* INSTRUCTIONS TO FOLLOW
In the records below, which lines include "TRIANGLE"? Copy them.

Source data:
┄┄┄┄┄┄┄┄┄┄┄┄┄┄┄┄┄┄┄┄
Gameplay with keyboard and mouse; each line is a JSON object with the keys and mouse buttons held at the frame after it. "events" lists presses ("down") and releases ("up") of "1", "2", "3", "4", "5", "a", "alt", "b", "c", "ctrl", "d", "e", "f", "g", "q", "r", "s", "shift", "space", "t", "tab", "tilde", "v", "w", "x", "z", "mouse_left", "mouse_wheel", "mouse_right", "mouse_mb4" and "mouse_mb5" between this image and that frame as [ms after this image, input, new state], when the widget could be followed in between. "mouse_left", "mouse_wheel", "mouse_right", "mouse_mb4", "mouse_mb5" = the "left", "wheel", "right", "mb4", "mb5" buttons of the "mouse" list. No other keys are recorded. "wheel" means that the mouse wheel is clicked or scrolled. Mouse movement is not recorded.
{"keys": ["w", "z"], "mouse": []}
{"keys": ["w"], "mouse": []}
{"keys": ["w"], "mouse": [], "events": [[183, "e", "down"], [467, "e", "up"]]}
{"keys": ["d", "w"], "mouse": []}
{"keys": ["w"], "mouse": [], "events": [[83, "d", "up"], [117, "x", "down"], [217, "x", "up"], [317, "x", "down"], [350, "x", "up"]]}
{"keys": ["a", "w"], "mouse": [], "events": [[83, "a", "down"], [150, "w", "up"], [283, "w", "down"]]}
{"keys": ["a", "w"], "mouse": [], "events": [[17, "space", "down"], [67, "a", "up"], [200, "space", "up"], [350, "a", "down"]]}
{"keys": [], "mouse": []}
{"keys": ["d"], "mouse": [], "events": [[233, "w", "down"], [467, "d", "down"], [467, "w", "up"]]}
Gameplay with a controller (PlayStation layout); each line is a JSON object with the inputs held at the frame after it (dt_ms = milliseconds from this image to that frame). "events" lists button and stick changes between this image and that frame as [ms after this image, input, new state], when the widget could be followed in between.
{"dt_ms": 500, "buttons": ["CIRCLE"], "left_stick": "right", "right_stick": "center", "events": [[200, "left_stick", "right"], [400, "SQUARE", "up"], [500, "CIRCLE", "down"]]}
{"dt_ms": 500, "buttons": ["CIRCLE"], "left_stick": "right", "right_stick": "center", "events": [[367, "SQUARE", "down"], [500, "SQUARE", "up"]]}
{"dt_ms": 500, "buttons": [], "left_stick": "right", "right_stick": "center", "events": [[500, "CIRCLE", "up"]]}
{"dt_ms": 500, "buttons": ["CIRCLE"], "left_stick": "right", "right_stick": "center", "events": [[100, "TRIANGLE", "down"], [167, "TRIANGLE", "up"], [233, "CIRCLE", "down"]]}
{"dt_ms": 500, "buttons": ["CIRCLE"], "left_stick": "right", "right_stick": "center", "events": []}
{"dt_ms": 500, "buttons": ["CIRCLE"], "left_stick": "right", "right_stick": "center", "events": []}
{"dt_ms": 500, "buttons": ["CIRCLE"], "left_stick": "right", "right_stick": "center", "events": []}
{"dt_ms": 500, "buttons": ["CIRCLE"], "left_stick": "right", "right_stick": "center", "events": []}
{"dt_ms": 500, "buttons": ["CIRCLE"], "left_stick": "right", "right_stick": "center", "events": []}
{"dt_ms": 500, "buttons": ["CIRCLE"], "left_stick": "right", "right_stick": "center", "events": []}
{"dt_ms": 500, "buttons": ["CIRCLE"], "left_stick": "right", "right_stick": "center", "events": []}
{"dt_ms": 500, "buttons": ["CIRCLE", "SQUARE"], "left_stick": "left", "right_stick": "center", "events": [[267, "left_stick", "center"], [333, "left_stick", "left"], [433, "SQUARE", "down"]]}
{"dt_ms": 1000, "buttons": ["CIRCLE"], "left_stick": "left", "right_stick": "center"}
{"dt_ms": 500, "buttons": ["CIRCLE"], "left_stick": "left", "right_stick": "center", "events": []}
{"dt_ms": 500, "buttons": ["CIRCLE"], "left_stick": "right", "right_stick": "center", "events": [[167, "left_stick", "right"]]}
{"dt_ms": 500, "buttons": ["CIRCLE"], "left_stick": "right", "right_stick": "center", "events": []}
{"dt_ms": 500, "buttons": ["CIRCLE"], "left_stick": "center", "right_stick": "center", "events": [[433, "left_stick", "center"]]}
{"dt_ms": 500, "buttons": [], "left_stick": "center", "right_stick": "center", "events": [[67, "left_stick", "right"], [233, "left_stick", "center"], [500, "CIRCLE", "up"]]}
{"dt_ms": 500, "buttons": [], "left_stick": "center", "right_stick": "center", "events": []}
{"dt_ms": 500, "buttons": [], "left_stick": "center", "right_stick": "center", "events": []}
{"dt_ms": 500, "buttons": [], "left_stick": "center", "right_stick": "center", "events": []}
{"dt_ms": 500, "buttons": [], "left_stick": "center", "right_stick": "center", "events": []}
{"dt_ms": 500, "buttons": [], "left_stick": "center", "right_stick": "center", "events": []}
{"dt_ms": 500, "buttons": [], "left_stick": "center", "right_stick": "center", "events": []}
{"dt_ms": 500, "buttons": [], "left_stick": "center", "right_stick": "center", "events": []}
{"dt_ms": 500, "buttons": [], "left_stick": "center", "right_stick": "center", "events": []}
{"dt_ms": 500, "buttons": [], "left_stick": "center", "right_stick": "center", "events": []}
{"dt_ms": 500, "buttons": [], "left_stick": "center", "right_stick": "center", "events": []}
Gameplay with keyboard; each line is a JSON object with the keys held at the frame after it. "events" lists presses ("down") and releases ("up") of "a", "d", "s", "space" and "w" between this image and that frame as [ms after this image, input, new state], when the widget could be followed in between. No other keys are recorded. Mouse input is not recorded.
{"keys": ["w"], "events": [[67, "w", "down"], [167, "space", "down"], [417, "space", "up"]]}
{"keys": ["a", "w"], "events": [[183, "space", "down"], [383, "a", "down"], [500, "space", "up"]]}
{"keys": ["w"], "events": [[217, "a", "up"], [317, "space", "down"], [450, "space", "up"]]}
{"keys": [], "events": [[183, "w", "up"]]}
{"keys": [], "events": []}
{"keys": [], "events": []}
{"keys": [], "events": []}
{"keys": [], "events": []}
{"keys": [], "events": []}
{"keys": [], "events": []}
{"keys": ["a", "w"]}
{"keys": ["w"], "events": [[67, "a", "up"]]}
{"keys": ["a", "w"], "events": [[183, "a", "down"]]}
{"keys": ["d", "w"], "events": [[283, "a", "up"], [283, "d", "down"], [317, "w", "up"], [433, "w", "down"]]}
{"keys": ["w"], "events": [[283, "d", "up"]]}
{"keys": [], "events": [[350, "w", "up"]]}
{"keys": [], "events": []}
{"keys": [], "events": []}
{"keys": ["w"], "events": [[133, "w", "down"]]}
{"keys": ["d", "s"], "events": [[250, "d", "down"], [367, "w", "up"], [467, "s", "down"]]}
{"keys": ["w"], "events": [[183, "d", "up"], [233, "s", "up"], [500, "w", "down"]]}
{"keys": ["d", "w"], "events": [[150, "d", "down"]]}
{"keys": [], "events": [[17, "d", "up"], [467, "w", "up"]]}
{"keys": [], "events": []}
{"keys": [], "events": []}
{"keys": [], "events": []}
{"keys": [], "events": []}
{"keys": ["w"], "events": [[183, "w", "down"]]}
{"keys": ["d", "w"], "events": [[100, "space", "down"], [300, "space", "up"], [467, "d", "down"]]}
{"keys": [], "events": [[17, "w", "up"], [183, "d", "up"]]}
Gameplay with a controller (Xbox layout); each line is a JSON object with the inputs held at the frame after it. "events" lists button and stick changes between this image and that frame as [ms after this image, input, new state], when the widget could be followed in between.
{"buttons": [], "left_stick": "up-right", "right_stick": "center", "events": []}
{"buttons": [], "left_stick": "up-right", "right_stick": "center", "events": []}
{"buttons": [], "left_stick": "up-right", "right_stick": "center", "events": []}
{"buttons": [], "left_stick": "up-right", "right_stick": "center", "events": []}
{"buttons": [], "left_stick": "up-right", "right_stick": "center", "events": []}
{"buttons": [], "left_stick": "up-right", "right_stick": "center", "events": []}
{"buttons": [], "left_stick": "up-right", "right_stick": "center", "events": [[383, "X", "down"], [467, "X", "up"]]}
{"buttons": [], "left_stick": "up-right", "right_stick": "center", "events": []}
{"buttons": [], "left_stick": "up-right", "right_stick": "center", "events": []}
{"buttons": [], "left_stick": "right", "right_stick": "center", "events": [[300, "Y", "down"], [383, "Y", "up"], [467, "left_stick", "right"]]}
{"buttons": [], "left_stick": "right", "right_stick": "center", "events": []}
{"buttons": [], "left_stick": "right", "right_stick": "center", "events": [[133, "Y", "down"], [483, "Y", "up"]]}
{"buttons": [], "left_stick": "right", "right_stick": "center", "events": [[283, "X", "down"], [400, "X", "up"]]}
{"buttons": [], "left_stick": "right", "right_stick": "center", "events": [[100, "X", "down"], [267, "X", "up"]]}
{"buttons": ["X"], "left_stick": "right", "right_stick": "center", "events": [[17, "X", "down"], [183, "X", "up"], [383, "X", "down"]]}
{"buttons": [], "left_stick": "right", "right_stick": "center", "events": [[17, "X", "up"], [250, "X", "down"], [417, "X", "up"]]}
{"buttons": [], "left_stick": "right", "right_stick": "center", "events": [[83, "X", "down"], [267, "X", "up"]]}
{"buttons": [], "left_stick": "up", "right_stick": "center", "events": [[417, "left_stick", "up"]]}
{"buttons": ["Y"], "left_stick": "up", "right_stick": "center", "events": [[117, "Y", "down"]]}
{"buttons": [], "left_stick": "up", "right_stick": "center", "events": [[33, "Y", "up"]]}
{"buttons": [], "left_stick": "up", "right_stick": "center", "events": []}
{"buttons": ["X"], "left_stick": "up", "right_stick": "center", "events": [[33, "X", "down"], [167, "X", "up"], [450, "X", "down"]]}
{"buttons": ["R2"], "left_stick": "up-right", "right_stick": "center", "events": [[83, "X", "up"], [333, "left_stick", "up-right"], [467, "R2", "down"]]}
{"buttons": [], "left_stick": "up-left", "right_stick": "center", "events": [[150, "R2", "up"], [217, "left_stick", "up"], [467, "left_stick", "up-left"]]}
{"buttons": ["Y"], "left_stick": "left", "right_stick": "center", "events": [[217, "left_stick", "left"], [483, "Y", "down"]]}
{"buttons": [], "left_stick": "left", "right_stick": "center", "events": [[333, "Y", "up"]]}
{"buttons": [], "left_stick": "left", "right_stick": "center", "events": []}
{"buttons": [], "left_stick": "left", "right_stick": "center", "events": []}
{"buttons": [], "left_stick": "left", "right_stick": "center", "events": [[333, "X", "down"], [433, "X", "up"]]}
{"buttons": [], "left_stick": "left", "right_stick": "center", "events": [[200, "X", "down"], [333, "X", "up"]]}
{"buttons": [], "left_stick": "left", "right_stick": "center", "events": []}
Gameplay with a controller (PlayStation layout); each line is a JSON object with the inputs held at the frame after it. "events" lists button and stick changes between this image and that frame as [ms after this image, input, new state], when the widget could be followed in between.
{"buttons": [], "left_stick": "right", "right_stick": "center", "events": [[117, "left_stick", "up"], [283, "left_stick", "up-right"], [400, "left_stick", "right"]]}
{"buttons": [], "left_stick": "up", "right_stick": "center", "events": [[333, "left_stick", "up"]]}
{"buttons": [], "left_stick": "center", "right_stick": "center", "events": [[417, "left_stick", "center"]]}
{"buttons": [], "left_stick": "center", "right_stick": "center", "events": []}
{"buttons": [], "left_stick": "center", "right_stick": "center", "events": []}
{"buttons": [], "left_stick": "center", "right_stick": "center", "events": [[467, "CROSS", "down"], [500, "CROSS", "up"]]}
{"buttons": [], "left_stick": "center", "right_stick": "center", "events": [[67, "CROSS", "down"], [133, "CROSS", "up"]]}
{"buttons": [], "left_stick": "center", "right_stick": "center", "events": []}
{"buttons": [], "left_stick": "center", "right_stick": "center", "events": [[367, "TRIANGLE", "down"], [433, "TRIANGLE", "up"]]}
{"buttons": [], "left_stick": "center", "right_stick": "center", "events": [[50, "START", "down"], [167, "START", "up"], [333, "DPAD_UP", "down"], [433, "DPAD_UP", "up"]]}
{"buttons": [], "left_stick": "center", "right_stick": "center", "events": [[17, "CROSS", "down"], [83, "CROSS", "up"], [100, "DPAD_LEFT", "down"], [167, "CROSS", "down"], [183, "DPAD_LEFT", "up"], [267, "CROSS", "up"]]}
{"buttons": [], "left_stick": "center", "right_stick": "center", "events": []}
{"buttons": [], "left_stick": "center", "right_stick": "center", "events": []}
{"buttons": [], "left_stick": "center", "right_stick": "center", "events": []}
┄┄┄┄┄┄┄┄┄┄┄┄┄┄┄┄┄┄┄┄
* TASK RESULT
{"dt_ms": 500, "buttons": ["CIRCLE"], "left_stick": "right", "right_stick": "center", "events": [[100, "TRIANGLE", "down"], [167, "TRIANGLE", "up"], [233, "CIRCLE", "down"]]}
{"buttons": [], "left_stick": "center", "right_stick": "center", "events": [[367, "TRIANGLE", "down"], [433, "TRIANGLE", "up"]]}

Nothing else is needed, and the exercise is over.